Radich probably wasn’t ravenous, like me, but he settled down to the business of eating as wordlessly as I did. I was almost through with my sandwich before he spoke.

“What do you know?” he asked, looking levelly at me over his beer.

“Nearly nothing,” I told him. “I don’t know where he is, I don’t know why he’s there. I don’t know of anybody who would know anything. If Shiloh weren’t my husband, and I were investigating this case, I’d be hammering away at me, interviewing and reinterviewing. Because I’m the one who lived with him, I’m the one who knew him best, and… and…”

A strange thing happened then. I just heard myself say knew him best, and suddenly the rest of the sentence got away from me. I had no idea what I was supposed to say next.

Radich put his hand on my shoulder.

“I’m okay,” I said.
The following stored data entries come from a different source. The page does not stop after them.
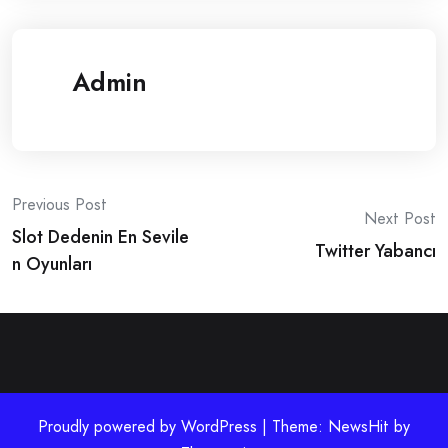
Admin
Post
Previous Post
Next Post
Slot Dedenin En Sevile
navigation
Twitter Yabancı
n Oyunları
Proudly powered by WordPress | Theme: NewsHit by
I swallowed a little milk. “And no one else seems to know anything.” I was relieved finally to have remembered what I was going to say.

“Enemies?” Radich asked.

I shrugged. “Well, every cop has to worry a little bit about retribution,” I said. “But we’re both careful. Unlisted and unpublished. He gave informants his cell-phone number only.”

Radich nodded slowly, thinking. “What have you done so far?”
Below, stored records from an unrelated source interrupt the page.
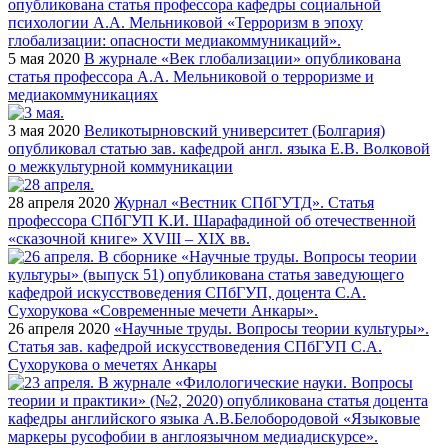
5 мая 2020
В журнале «Век глобализации» опубликована
статья профессора А.А. Мельниковой о терроризме и
медиакоммуникациях
3 мая 2020
Великотырновский университет (Болгария)
опубликовал статью зав. кафедрой англ. языка Е.В. Волковой
о межкультурной коммуникации
28 апреля 2020
Журнал «Вестник СПбГУТД». Статья
профессора СПбГУП К.И. Шарафадиной об отечественной
«сказочной книге» XVIII – XIX вв.
26 апреля 2020
«Научные труды. Вопросы теории культуры».
Статья зав. кафедрой искусствоведения СПбГУП С.А.
Сухорукова о мечетях Анкары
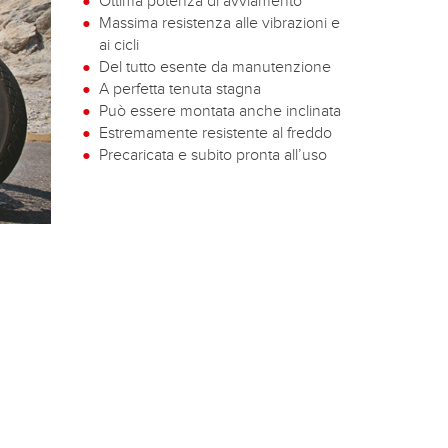
Ottima potenza di avviamento
Massima resistenza alle vibrazioni e
ai cicli
Del tutto esente da manutenzione
A perfetta tenuta stagna
Può essere montata anche inclinata
Estremamente resistente al freddo
Precaricata e subito pronta all’uso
“Less than I thought I’d get done in one day,” I said. “I’m putting together the paper trail. Interviewing neighbors. And”- I disliked even saying it-“I just went to the morgue.”
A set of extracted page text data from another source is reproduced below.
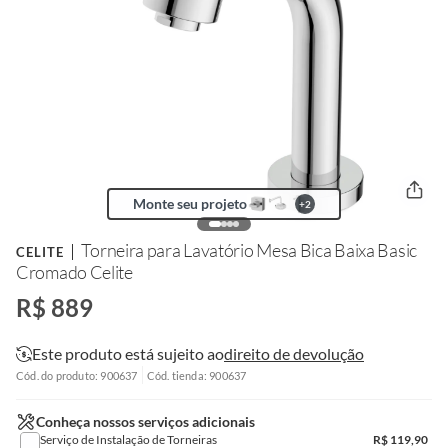
Monte seu projeto
+
2
Torneira para Lavatório Mesa Bica Baixa Basic
CELITE
Cromado Celite
R$ 889
Este produto está sujeito ao
direito de devolução
Cód. do produto: 900637
Cód. tienda: 900637
Conheça nossos serviços adicionais
Serviço de Instalação de Torneiras
R$
119,90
On the other side of the kitchen wall, a noise like earthbound thunder boomed, a sequential reverberation. Radich looked up.

“What the hell was that?” he said.

“A train,” I said. “They’re putting a freight together up at the yards. When they hook cars up, you can hear the impact travel down the rest of the train. Like vertebrae of a spine.”

“You get used to that?”

“It doesn’t happen all that often,” I said. “But the trains run right past our backyard several times a day. More than several. I’m used to it, and Shiloh even likes it, he says.”

“Were you in the morgue looking at an unidentified body?” he asked, returning to the subject at hand.

“Yeah,” I said. “It wasn’t him.”

Radich drank the last of the Heineken before he spoke again. “Why’d they call you? They couldn’t fingerprint?”

“I guess not,” I said. “This forensic assistant said the fingerprints were-” I stopped to retrieve the exact word from my memory. “He said something about the fingerprints not being useful.”

“Why not?”

“I… I don’t know.” It had seemed reasonable at the time. I hadn’t questioned Rossella, I suppose, because I’d been so damn afraid that this was it, the end, that I hadn’t been thinking logically. “He said something about exposure or the body being outside.”

Radich shook his head, slowly. “I know forensics isn’t your line, it’s not mine, either, but I do know that they can almost always print. Sometimes in real hot, dry conditions the skin gets unprintable, I’ve heard of that.”

“Well, that wasn’t the case here,” I said slowly, seeing the right hand again as I checked for the scar Annelise Eliot had left there.

“Tough on you, to have to go down there for nothing,” Radich said, dismissing the issue. He started packing up the trash into the deli bag.

“I’ll clean up,” I said, waving him off. “I really appreciate the dinner.”

Radich stood. “I know you’ve got my phone number downtown,” he said, taking a pen from his jacket, “but I don’t think you’ve got my home number.” He cast a glance around the table, saw the pale peach take-out menu of the deli he’d gotten the sandwiches from, and wrote on the margin of it. When he handed the menu to me, there were two numbers on it. “Home and cell,” he said. “If you need anything, any help… or more food”-his mouth quirked slightly at the corner, not quite smiling, like he was worried even a small joke wasn’t right given the circumstances-“you call me.”

“Thanks,” I said. “Really, thanks.” I didn’t know what else to say.

“Hang in there, kid.”

“I’m trying,” I said.

“We all feel for you.”

His black eyes were warm with compassion. Radich had been a cop too long to suggest that everything was going to be all right.

chapter 10

I went by work the following morning. Vang was already in.

“Any news, Pribek?” he asked.

I shook my head. “Nothing,” I said. “It’s making me kind of crazy. Nobody knows anything. Nobody’s seen him.”